(Extracted data entries)

· · · · ·

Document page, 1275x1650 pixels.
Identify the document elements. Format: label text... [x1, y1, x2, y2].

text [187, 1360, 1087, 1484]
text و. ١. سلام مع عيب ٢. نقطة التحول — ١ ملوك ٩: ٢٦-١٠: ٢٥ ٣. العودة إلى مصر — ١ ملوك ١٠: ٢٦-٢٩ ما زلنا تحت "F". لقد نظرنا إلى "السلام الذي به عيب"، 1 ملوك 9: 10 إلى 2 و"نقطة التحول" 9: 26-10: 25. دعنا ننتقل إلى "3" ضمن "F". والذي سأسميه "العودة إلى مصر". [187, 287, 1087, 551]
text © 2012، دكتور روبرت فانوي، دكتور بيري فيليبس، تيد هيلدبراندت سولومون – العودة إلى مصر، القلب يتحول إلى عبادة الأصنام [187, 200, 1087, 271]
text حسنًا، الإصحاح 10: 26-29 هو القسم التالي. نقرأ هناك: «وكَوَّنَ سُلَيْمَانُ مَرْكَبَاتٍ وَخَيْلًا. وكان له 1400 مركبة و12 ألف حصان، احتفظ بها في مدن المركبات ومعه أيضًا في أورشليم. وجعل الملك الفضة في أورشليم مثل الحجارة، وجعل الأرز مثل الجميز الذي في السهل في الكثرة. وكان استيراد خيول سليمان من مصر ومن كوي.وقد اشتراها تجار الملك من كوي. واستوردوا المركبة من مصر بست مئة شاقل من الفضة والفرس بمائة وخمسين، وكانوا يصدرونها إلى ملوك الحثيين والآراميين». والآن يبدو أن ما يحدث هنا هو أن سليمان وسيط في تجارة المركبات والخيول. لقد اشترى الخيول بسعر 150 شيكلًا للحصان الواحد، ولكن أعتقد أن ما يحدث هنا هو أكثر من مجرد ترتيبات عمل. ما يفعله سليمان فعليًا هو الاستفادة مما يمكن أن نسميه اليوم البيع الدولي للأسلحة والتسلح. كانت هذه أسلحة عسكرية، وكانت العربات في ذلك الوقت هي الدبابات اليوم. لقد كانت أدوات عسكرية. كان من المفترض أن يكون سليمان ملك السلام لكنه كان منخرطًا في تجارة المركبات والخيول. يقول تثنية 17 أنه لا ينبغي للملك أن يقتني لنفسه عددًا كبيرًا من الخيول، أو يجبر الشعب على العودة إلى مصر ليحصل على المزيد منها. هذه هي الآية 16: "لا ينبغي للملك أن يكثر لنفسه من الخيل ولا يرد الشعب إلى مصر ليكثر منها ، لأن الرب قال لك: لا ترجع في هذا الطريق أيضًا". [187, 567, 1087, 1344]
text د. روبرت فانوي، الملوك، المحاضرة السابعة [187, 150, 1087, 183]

· · · · ·

Activity |
If a line of the data contains the string "فانوي", count it; then give the total alone.

Written answer |
2